The Wankel rex surfaced at an opportune juncture in the timeline of paleontological technology. With the mostly intact skeleton, scientists eagerly expanded their knowledge of Tyrannosaurus, including the first physical forearm specimen in history. What’s more, we now know the Nation’s T. rex died when it was about 18 years old. Delightfully, the age of a dino tracks like a tree: simply saw through a bone and count its rings. Its cause of death and sex, though, remain mysterious.
However, Carrano believes there is more to come. “Undoubtedly there are still things we’re going to learn from it,” he says.
This is an emotional time for Carrano: the re-opening of the fossil hall is a culmination of his career at the Smithsonian thus far, a project he has invested in since 2002.

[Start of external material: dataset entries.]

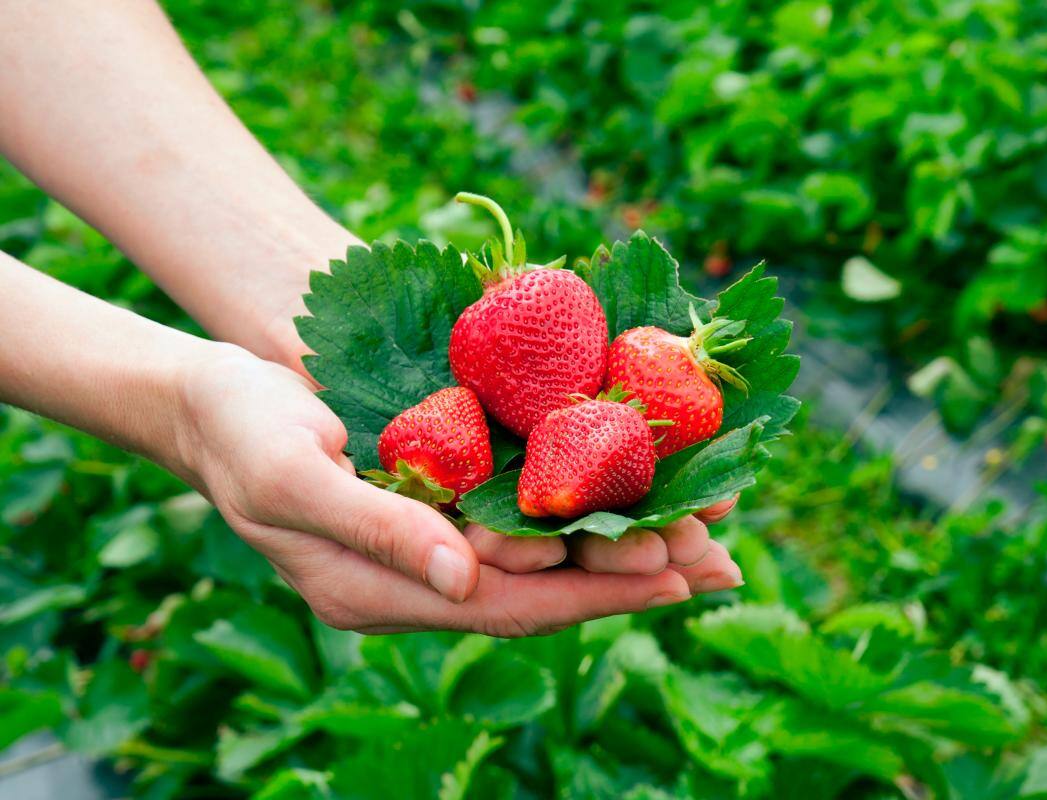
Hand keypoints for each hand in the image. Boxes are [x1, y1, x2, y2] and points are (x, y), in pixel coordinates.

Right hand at [175, 347, 692, 635]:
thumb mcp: (297, 478)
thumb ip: (382, 532)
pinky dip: (575, 514)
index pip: (508, 606)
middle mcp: (417, 581)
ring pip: (540, 561)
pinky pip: (520, 522)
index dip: (591, 591)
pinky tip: (622, 498)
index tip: (670, 575)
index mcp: (381, 592)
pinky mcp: (435, 505)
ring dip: (615, 549)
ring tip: (697, 538)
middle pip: (541, 592)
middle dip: (627, 578)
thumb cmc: (239, 430)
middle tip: (716, 563)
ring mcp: (428, 548)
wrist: (205, 400)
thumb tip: (468, 581)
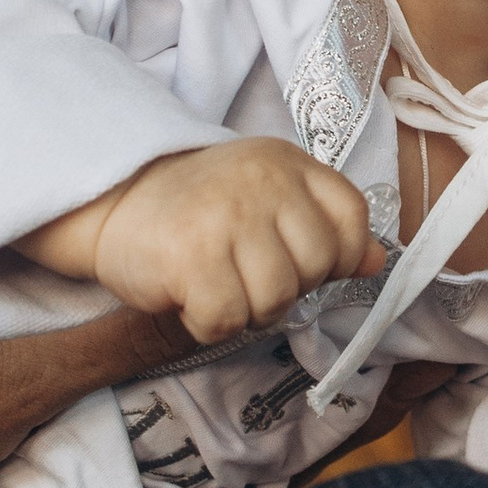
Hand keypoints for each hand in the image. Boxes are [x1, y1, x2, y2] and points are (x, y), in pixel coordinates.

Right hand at [91, 136, 383, 340]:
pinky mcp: (192, 256)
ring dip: (246, 309)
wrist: (112, 203)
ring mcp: (228, 216)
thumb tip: (374, 262)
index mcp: (287, 163)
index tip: (296, 260)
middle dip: (284, 287)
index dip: (334, 255)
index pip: (350, 217)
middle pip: (315, 266)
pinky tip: (190, 298)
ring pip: (276, 299)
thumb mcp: (266, 202)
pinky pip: (229, 320)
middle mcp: (263, 181)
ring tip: (216, 284)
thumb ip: (322, 227)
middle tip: (241, 273)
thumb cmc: (196, 211)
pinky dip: (210, 324)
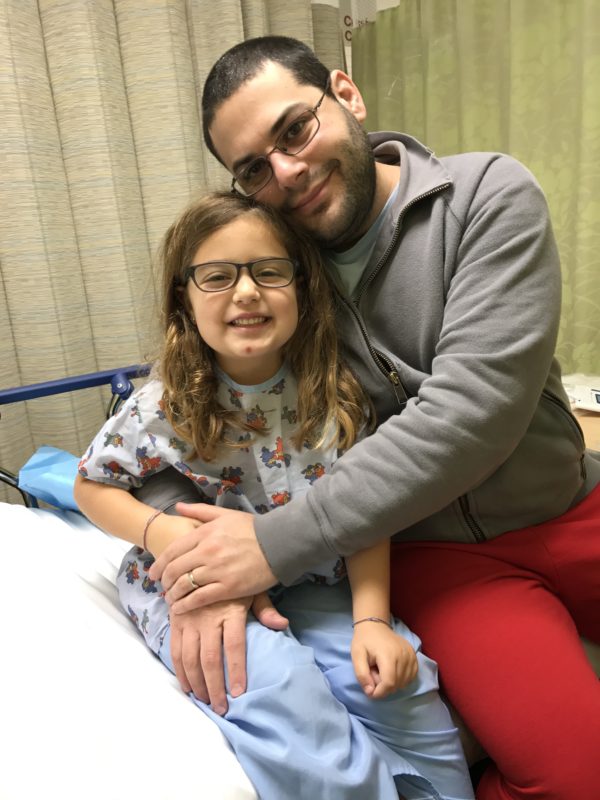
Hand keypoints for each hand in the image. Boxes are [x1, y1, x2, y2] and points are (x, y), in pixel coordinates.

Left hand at [148, 503, 276, 612]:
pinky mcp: (228, 587)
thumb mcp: (225, 514)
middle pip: (175, 569)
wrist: (279, 543)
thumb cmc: (253, 528)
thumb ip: (199, 511)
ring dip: (173, 595)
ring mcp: (216, 570)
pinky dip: (185, 605)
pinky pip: (199, 598)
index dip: (159, 564)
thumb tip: (178, 508)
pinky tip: (180, 609)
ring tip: (171, 600)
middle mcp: (207, 551)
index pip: (173, 551)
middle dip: (165, 581)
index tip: (153, 574)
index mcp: (205, 533)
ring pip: (184, 585)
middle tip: (162, 588)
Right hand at [170, 591, 287, 713]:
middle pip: (210, 658)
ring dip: (197, 683)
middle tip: (221, 708)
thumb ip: (265, 609)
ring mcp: (189, 619)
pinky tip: (187, 687)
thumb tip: (282, 624)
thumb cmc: (233, 579)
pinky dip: (180, 671)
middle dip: (215, 686)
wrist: (200, 560)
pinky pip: (175, 650)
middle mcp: (208, 617)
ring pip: (190, 658)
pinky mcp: (176, 621)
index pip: (234, 645)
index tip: (239, 692)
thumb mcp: (252, 588)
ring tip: (206, 701)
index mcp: (230, 610)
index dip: (236, 670)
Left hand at [351, 622, 417, 698]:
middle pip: (396, 684)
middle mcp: (403, 655)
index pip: (389, 683)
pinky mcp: (414, 655)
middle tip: (374, 674)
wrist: (375, 625)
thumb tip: (370, 692)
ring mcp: (411, 655)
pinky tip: (392, 671)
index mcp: (388, 655)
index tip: (371, 692)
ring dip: (392, 683)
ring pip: (404, 682)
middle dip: (384, 686)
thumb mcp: (356, 656)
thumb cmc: (364, 641)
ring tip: (382, 670)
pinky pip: (411, 677)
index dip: (379, 693)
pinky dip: (402, 679)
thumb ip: (362, 675)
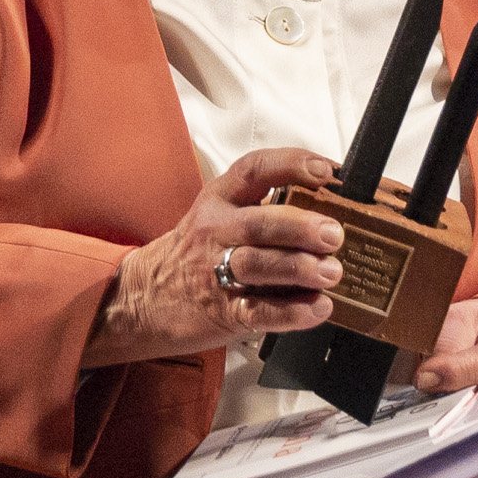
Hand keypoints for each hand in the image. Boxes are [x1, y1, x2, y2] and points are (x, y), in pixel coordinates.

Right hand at [85, 148, 346, 368]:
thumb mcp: (218, 217)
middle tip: (333, 235)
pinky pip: (259, 311)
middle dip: (301, 227)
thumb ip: (266, 210)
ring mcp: (215, 272)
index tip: (328, 172)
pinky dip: (291, 312)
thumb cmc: (195, 254)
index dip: (293, 165)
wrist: (142, 299)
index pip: (255, 170)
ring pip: (258, 266)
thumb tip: (335, 212)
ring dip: (299, 268)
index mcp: (219, 199)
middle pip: (259, 223)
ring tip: (330, 272)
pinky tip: (317, 308)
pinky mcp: (222, 312)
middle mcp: (216, 230)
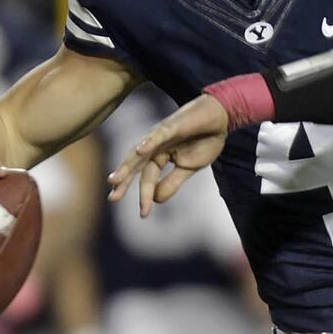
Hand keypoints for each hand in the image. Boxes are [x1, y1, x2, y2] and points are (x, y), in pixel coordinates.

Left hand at [107, 94, 228, 215]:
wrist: (220, 119)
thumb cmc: (205, 141)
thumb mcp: (188, 168)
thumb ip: (172, 183)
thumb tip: (156, 200)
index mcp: (160, 157)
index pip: (147, 178)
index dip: (145, 196)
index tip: (144, 214)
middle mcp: (155, 146)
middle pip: (136, 166)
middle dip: (124, 181)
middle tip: (112, 198)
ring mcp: (161, 135)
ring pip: (140, 152)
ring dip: (127, 165)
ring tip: (115, 180)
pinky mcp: (171, 125)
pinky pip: (158, 135)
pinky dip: (148, 142)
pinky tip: (140, 151)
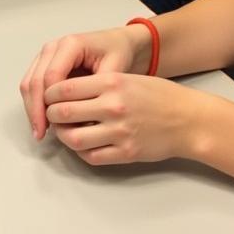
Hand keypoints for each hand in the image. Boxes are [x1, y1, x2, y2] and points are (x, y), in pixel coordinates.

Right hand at [20, 26, 148, 139]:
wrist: (117, 42)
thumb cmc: (117, 53)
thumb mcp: (115, 69)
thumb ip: (100, 89)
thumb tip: (86, 117)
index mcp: (71, 44)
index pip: (52, 76)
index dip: (50, 102)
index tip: (55, 125)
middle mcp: (54, 47)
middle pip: (36, 80)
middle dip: (35, 108)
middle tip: (40, 133)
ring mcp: (47, 54)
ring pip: (29, 82)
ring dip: (31, 108)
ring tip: (39, 131)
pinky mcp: (44, 63)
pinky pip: (32, 83)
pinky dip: (33, 103)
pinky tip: (41, 121)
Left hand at [42, 71, 198, 165]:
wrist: (186, 119)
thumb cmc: (157, 95)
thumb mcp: (127, 77)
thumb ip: (97, 84)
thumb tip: (64, 92)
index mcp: (112, 83)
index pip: (65, 88)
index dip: (49, 93)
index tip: (46, 96)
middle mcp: (113, 107)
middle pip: (65, 113)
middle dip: (51, 114)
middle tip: (49, 114)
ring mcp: (119, 132)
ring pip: (74, 139)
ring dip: (62, 135)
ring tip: (63, 130)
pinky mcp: (125, 153)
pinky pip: (91, 156)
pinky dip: (80, 151)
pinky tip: (81, 143)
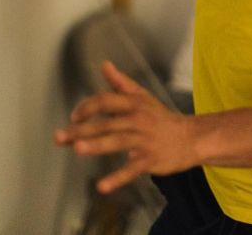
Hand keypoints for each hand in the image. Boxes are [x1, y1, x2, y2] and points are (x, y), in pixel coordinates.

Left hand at [54, 61, 197, 191]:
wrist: (191, 137)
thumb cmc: (161, 117)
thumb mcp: (143, 96)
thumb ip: (121, 82)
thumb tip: (104, 65)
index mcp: (134, 103)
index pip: (107, 101)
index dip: (88, 107)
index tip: (74, 117)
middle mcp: (138, 119)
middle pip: (107, 123)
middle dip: (81, 130)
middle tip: (59, 137)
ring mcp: (144, 140)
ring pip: (118, 141)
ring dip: (97, 145)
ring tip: (77, 148)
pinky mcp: (150, 159)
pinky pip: (132, 169)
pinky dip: (117, 178)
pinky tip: (102, 186)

“It’s still a little surreal: You spend so much time thinking about it, having meetings, planning for things—there’s so many people involved, and you’re focusing on every tiny detail,” he reflects. “And then you forget to imagine what it’s like when it’s all done. In one way or another, I’ve been thinking about this for over 16 years. It’s like sending a kid off to college.”
In the coming weeks, the Nation’s T. rex will be reassembled in its new home, allowing the rest of the Koch Hall of Fossils to reshape around its centerpiece. When the Hall opens next June, the Wankel rex will finally reveal itself to the public, hopefully bringing with it a resurgence of dino fever at the Smithsonian. But luckily for Hatcher—and the rest of the world—both Triceratops and Tyrannosaurus will remain frozen for the foreseeable future: no one’s getting eaten just yet.